Forecast using the historical mean


The first baseline or naive forecast method we will use is the historical mean. Here, we calculate the mean weekly power consumption across the training dataset.

PYTHON

# get the mean of the training set
historical_mean = np.mean(train['INTERVAL_READ'])
print("Historical mean of the training data:", historical_mean)

OUTPUT

Historical mean of the training data: 120.7503157894737

We then use this value as the value of the weekly forecast for all four weeks of the test dataset.

PYTHON

test.loc[:, 'pred_mean'] = historical_mean

Plotting the forecast shows that the same value has been applied to each week of the test dataset.

PYTHON

fig, ax = plt.subplots()
 
ax.plot(train['INTERVAL_READ'], 'g-.', label='Train')
ax.plot(test['INTERVAL_READ'], 'b-', label='Test')
ax.plot(test['pred_mean'], 'r--', label='Predicted')
ax.set_xlabel('Date')
ax.set_ylabel('Weekly power consumption')
ax.legend(loc=2)

fig.autofmt_xdate()
plt.tight_layout()
Plot of total weekly readings from a single meter, January - June, 2019
Plot of total weekly readings from a single meter, January - June, 2019

The above plot is a qualitative method of evaluating the accuracy of the historical mean for forecasting our time series. Intuitively, we can see that it is not very accurate.

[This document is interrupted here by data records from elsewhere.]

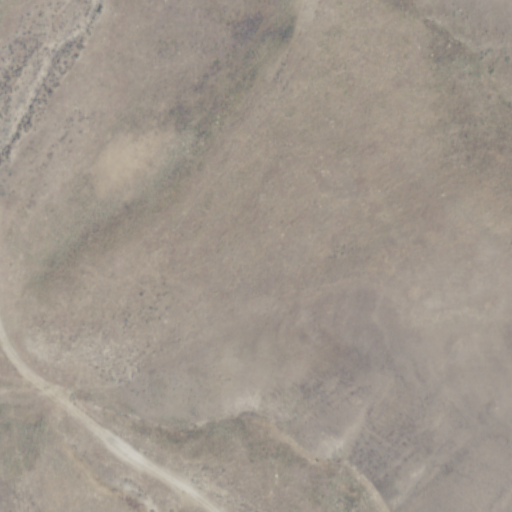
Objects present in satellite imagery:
road: (78, 447)
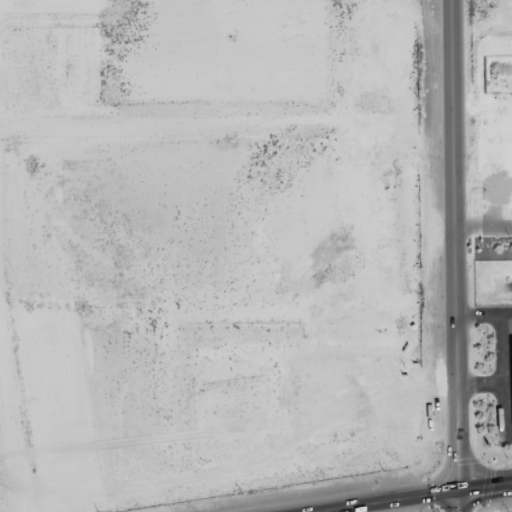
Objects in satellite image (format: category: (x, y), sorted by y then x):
road: (484, 230)
road: (457, 245)
road: (504, 318)
road: (503, 354)
road: (503, 411)
traffic signals: (458, 454)
traffic signals: (495, 486)
road: (485, 487)
road: (393, 502)
road: (458, 502)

Quantitatively, we can evaluate the accuracy of the forecasts based on the mean absolute percentage error. We will be using this method to evaluate all of our baseline forecasts, so we will define a function for it.

PYTHON

# Mean absolute percentage error
# measure of prediction accuracy for forecasting methods

def mape(y_true, y_pred):
    return np.mean(np.abs((y_true - y_pred)/ y_true)) * 100

Now we can calculate the mean average percentage error of the historical mean as a forecasting method.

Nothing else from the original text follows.